Choose a multidisc model if you want continuous music or easy access to a DVD library. A single-disc player is fine for movies and CDs one at a time. But if you want to use your DVD player to enjoy hours of uninterrupted music, consider a multidisc model. A DVD jukebox may also be handy, especially if you’ll be installing it in a rack that’s not easily accessible for changing discs.

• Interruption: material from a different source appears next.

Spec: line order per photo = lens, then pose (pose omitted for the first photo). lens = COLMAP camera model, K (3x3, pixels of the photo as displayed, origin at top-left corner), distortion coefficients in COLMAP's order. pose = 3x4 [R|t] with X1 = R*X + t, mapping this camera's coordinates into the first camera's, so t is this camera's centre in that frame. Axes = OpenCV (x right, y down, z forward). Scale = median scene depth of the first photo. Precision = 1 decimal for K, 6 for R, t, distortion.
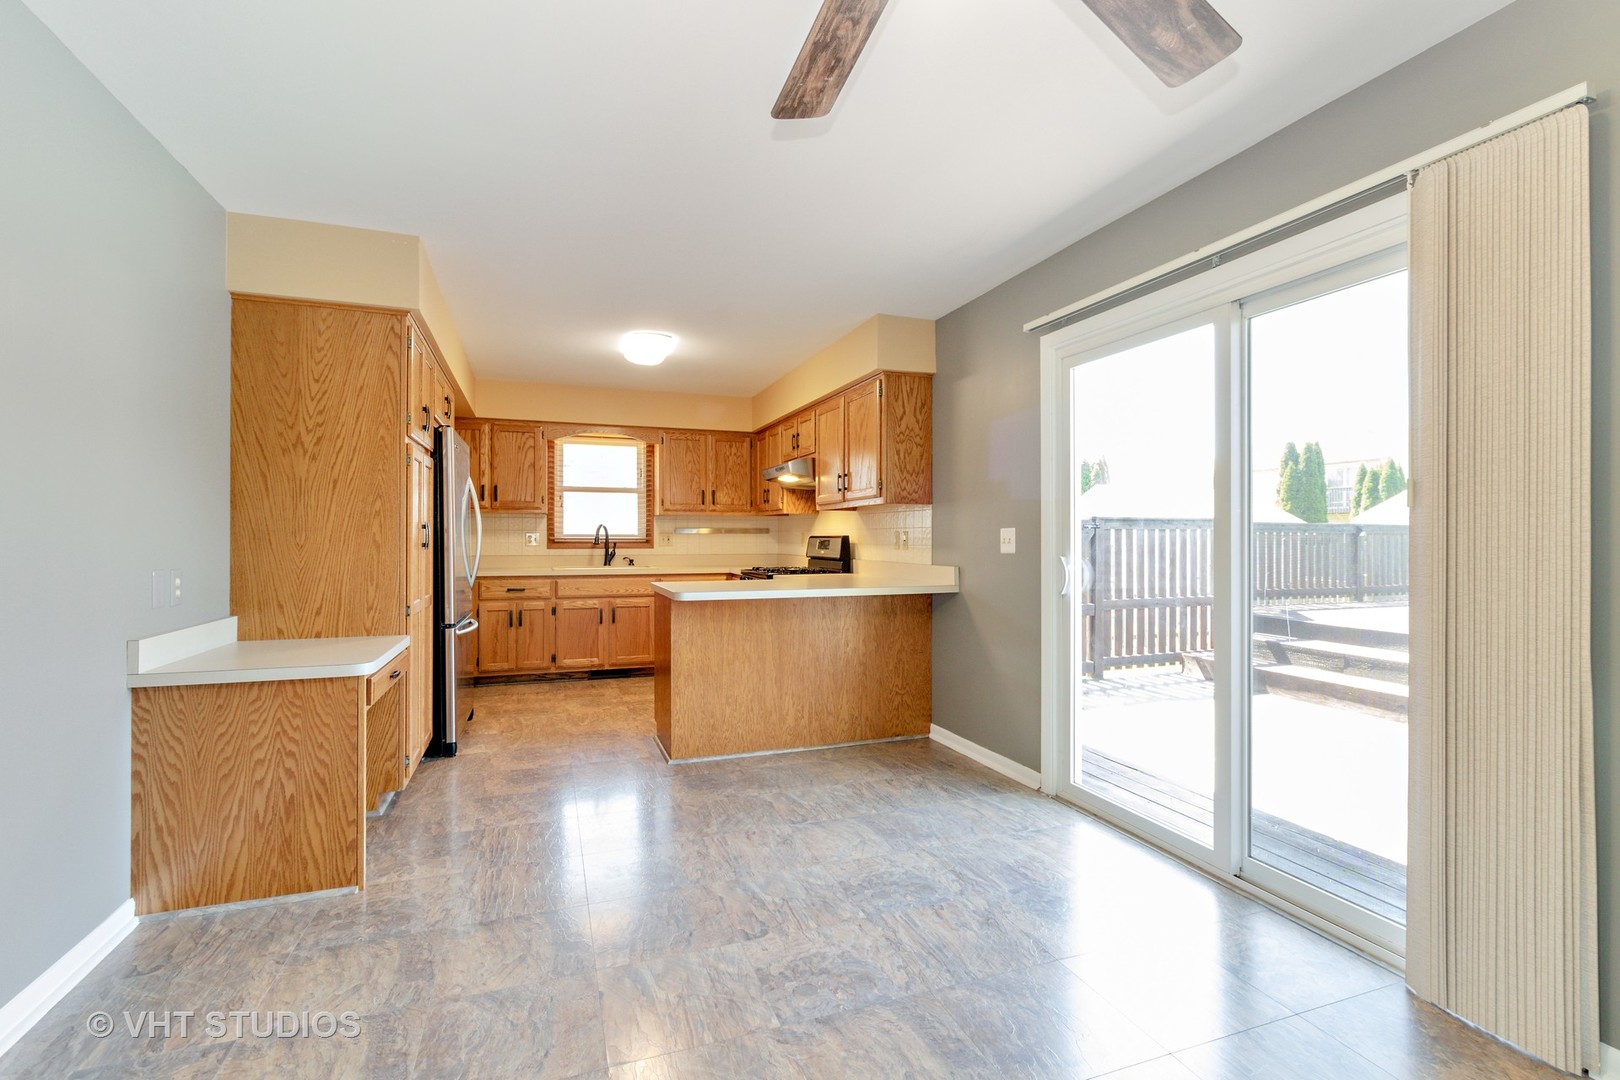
lens RADIAL K [[742.7, 0, 818.7], [0, 742.7, 540.5], [0, 0, 1]] dist [0.001200, 0.001143]
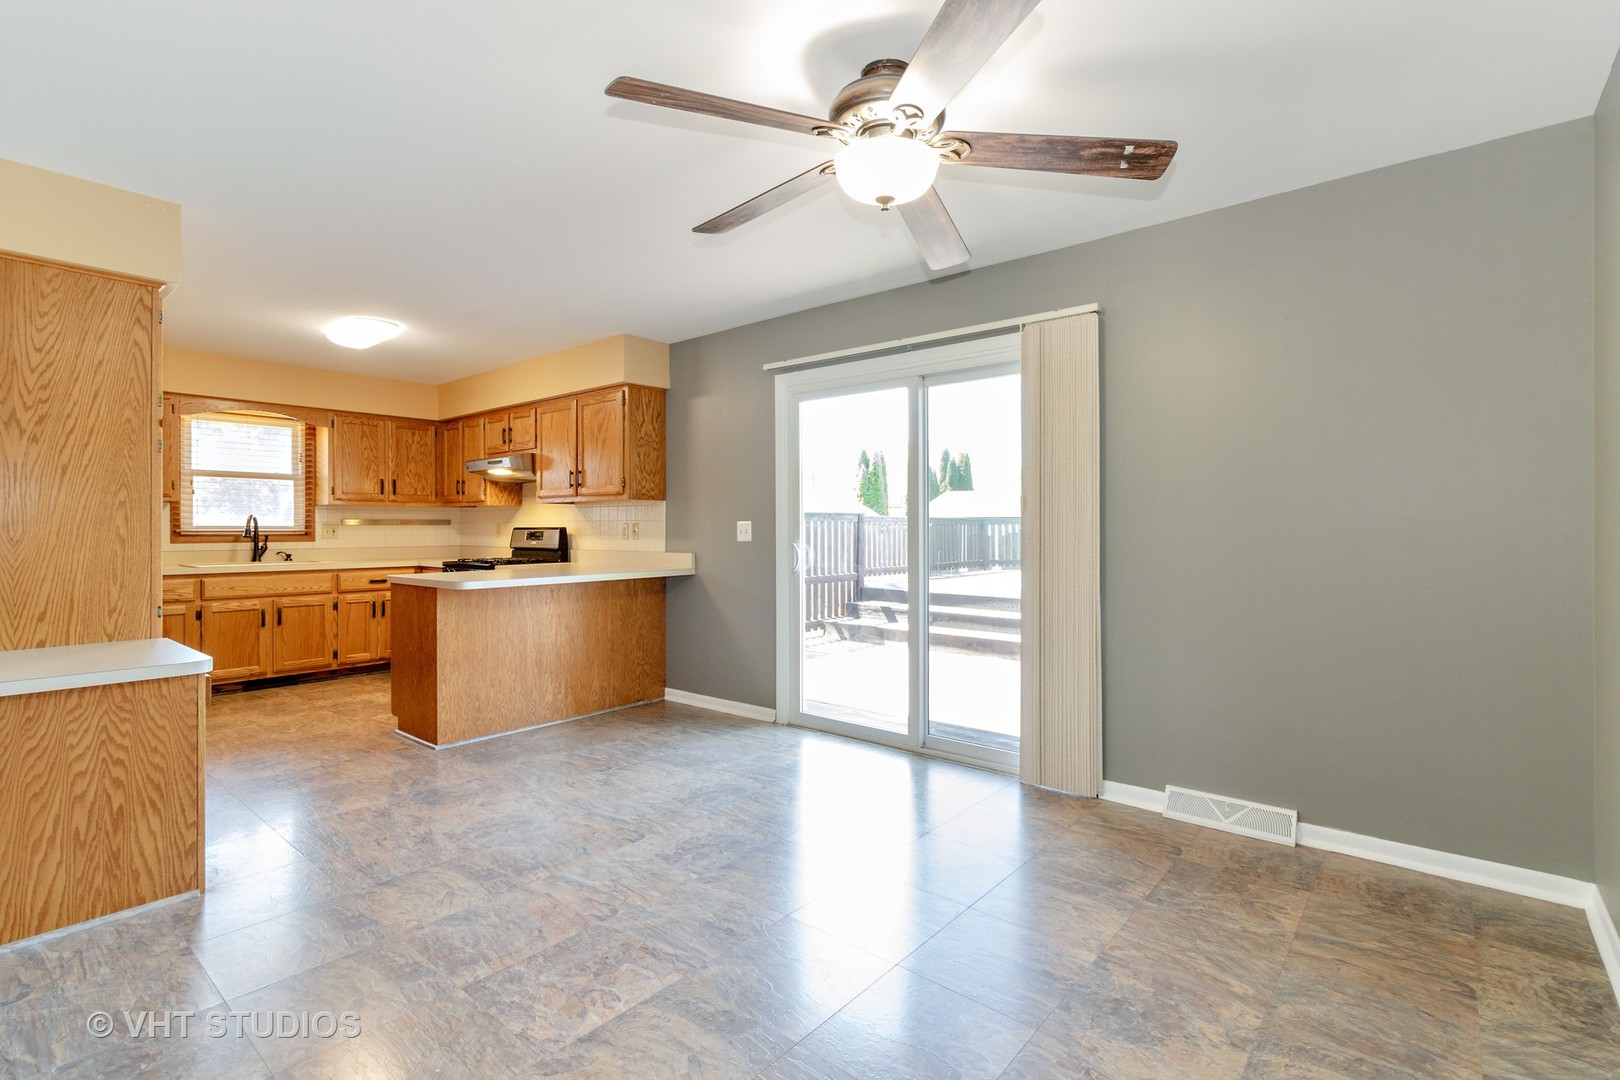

Note, though, that multidisc models are typically about 1 to 2 inches taller and 6 to 7 inches deeper than single-disc players, so make sure it will fit on your rack or in your entertainment center.

Make sure there are enough of the connections you want. Virtually all DVD players now have outputs for optimal connection to most TV sets. All but the least expensive models have both component-video and HDMI connectors that are compatible with new digital TVs, though these don’t necessarily offer improved picture quality.

HDMI cables can send both digital audio (including multichannel) and video via a single cable. If you want to use digital-audio connections from the DVD player to a receiver, make sure the DVD player’s digital-audio outputs match the receiver’s inputs. Some receivers use a coaxial input; others, an optical input. Some players will include multichannel analog audio jacks for sending 5.1-channel Dolby Digital and DTS surround sound to older receivers.

Consider which, if any, special playback formats matter. Most DVD players can play recorded DVDs and CDs. Most models also play several types of discs you can record yourself, such as DVD-R, DVD+R, and CD-R/-RW. Most can read DVD+RW, but the ability to read DVD-RW discs depends on how they were recorded. Some can also play DVD-RAM discs. Most models also play CD-audio and MP3 music files recorded on discs you burn yourself. You’ll need to shop around more if you want to play Windows Media Audio (WMA) files, video CD, and high-resolution SACD and DVD-Audio discs in their original format.

Do you want to present slide shows on your TV? Then choose a model that can read JPEG image files that you’ve captured with a digital camera and burned onto a disc. Some models have built-in card readers that accept various memory cards.